While the state appears poised to avoid its first government shutdown since 2009, Whitmer is still expected to use her line-item veto power to reject several Republican spending provisions without vetoing the entire budget, an approach that could restart negotiations over unallocated funds.
As Bridge Magazine reported last Wednesday, Whitmer could also declare some budget provisions unenforceable or use a rare State Administrative Board maneuver to transfer money within department budgets to better reflect her own priorities.
“The governor will be exercising the powers that she can to get our budget into the best possible shape with what has been presented,” the state told employees, vowing that the administration will be working all weekend to complete the review. “Thank you for your continued patience and understanding during what has been a very uncertain process.”
Whitmer, who campaigned on a pledge to “fix the damn roads,” had initially vowed to veto any budget without a “real” plan to fix the state’s crumbling infrastructure. But she backed off that threat earlier in September after Republicans trashed her $2.5 billion proposal for a 45-cent fuel tax increase, agreeing to postpone long-term road funding talks until after the budget.
The Republican budget includes an additional $400 million in one-time money for roads, a bump that Whitmer has criticized as a half-measure that would not actually fix the roads and could drive up costs if contractors do not have enough longer-term funding certainty to invest in new employees or equipment.
Devoting $400 million in general fund money to the roads would also eat up a significant pool of discretionary money the governor had proposed pumping into other programs.
Whitmer has criticized the K-12 schools budget approved by the Legislature after Republican House Speaker Lee Chatfield of Levering struck a deal with Democratic House Minority Leader Christine Greig of Farmington Hills.
House Republican spokesman Gideon D’Assandro said he was “glad to hear” about the Friday afternoon notice to state employees.
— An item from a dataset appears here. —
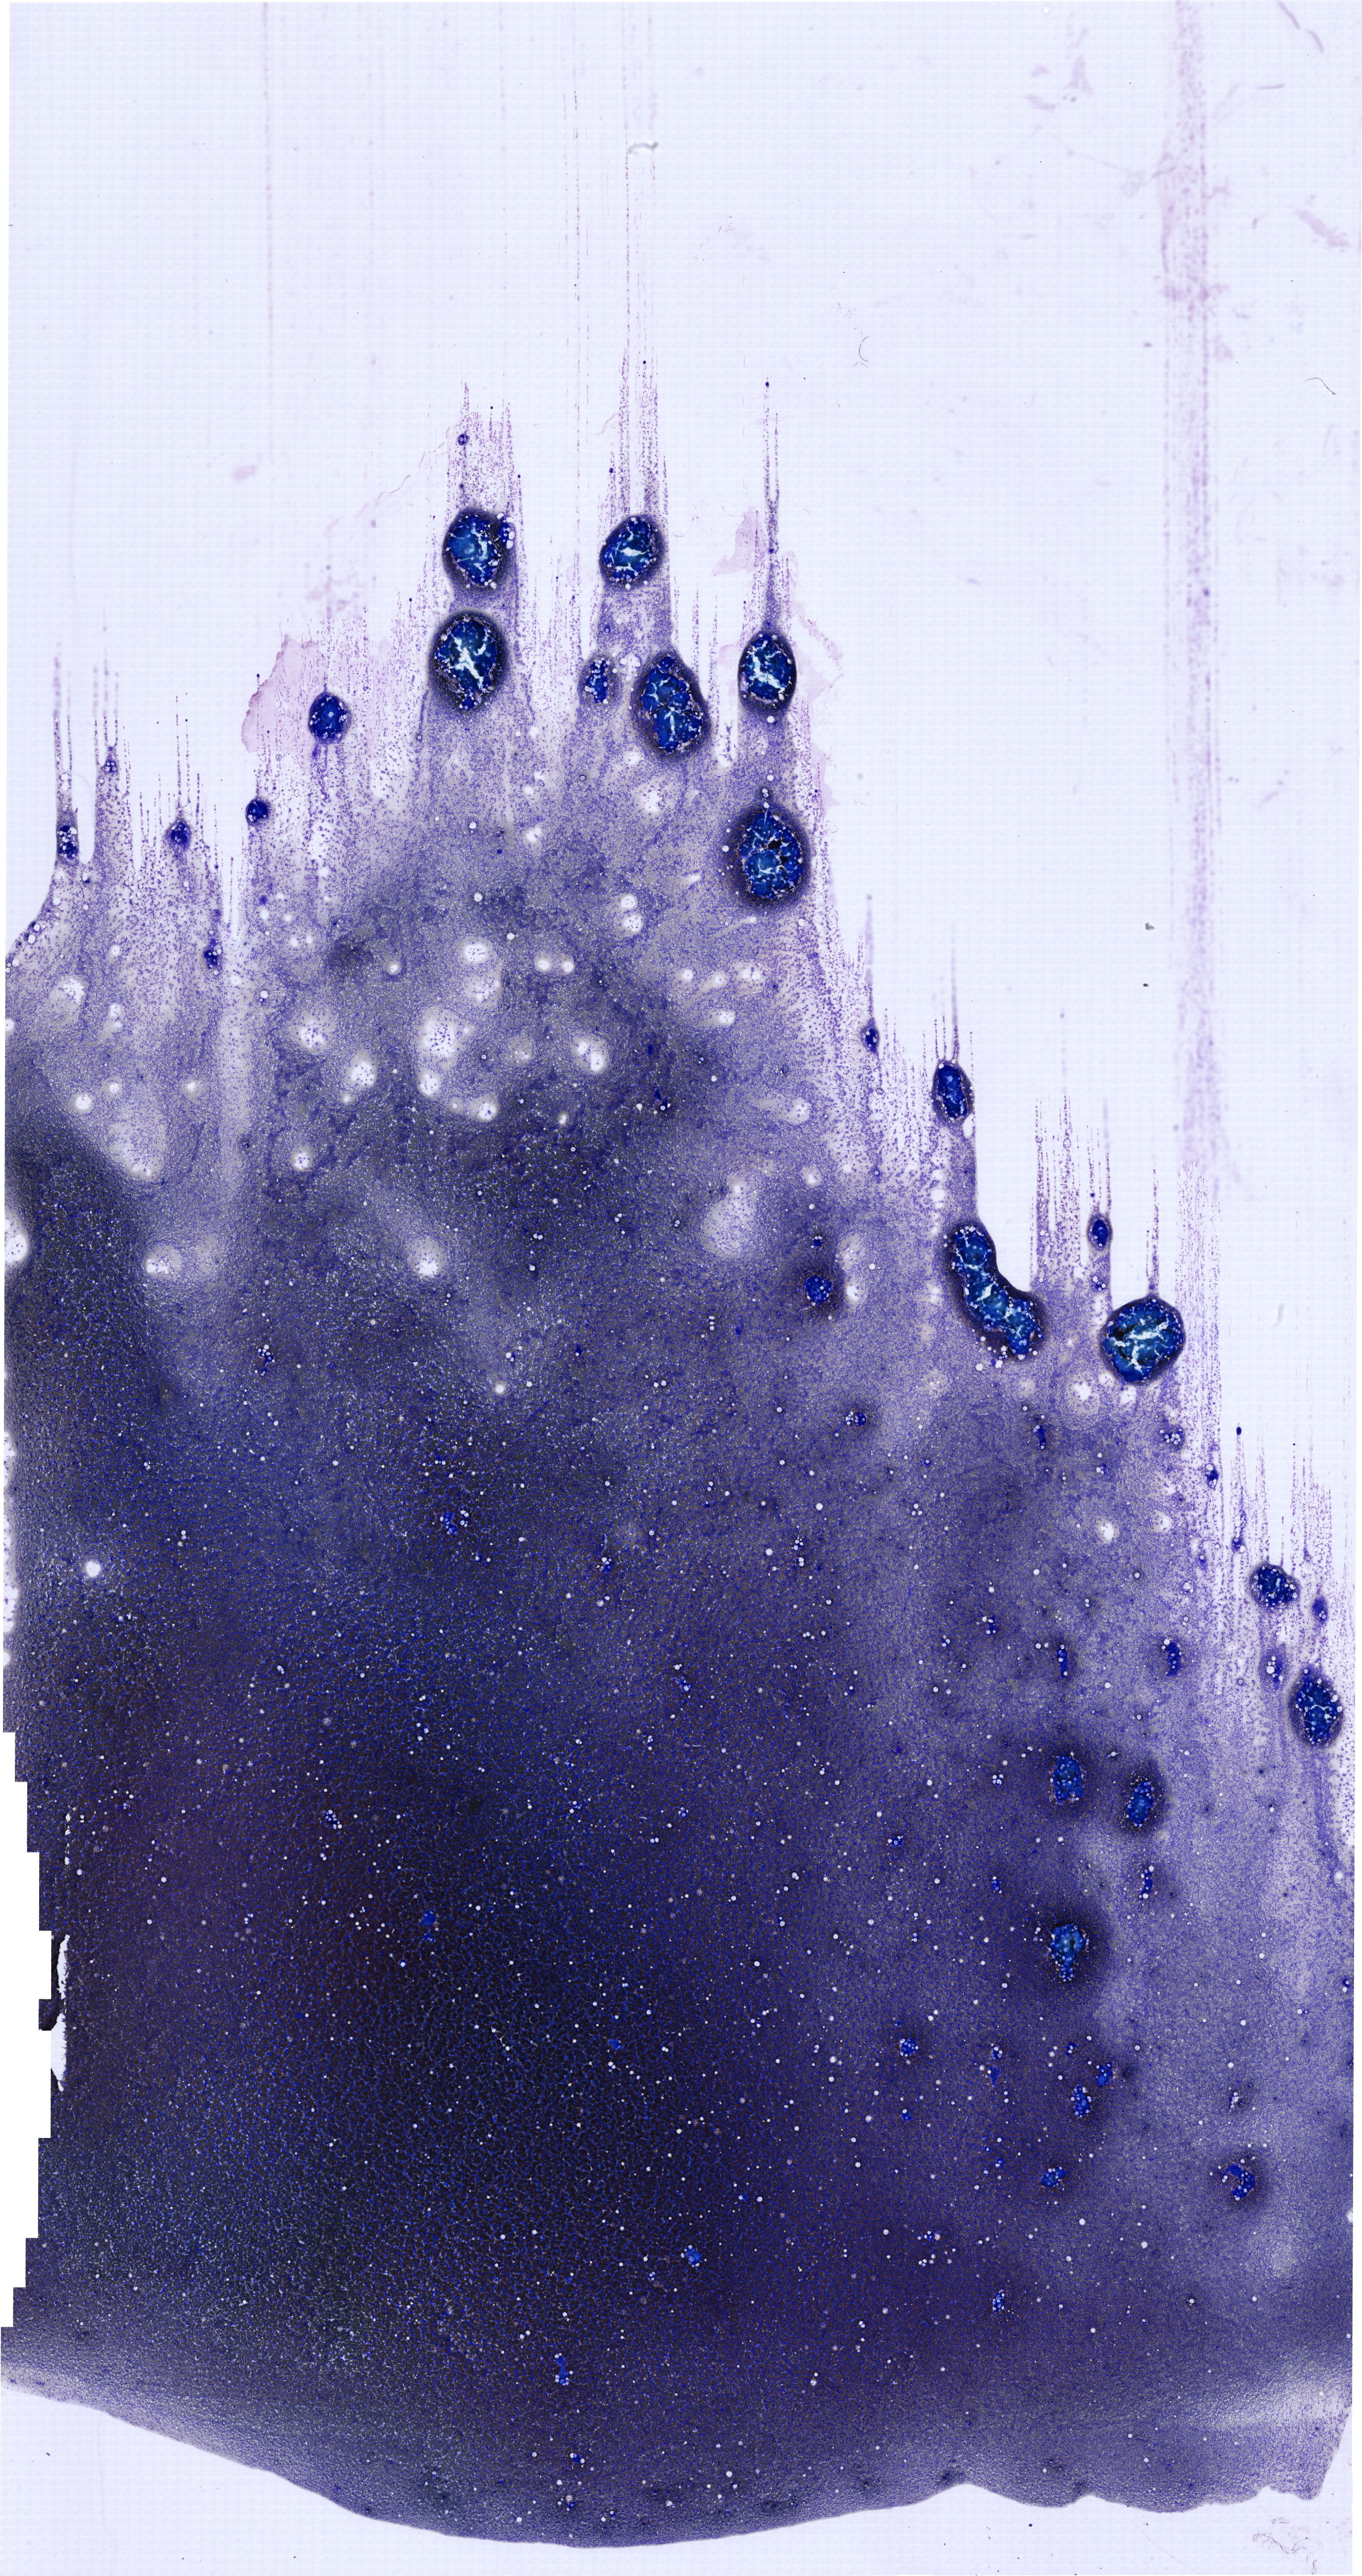
May-Grünwald–Giemsa-stained marrow aspirate smear (whole slide), low-resolution overview of the scanned area, about 21.5 x 40.6 mm. Male patient.
- diagnosis: T Acute Lymphoblastic Leukemia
“Obviously a shutdown would have been a bad idea for the governor. She would have been rejecting a strong bipartisan budget plan and interrupted crucial services. I’m glad to see she did not go that route.”
The K-12 budget would boost spending by 2.6 percent to $15.24 billion, which is about $136 million less than Whitmer had proposed in the executive budget she unveiled in March.
The plan would increase per-pupil funding by between $120 to $240 — which is more than the governor had sought — but includes less than she wanted to move the state towards a weighted funding formula that would send more to districts with higher numbers of at-risk, special education and career technical education students.
The GOP budgets include several other provisions sure to receive extra scrutiny by Whitmer, including a plan to withhold funding from the Michigan Department of Education if it does not publish A-F school accountability grades by the end of March and a requirement for Attorney General Dana Nessel to brief lawmakers on any lawsuits against the federal government she signs or joins.
D’Assandro said it is “impossible to say” how aggressive Whitmer might be with line-item vetoes or other budget maneuvers that stop short of a complete veto.
“She took herself out of the budget negotiations a few weeks ago and really hasn’t engaged since then,” he said. “So nobody is quite sure what she’s thinking.”
Whitmer has complained about the pace of the GOP budget process. As of late Thursday, the Legislature had only sent her five of the 16 budgets, a delay she called “downright irresponsible.”
The governor introduced her own budget six months ago, spokeswoman Tiffany Brown said Friday, noting the administration “just received budget bills from (the) GOP three days before the Oct. 1 deadline.”
Whitmer and the state budget office will be “working around the clock this weekend to get the budgets done,” Brown said.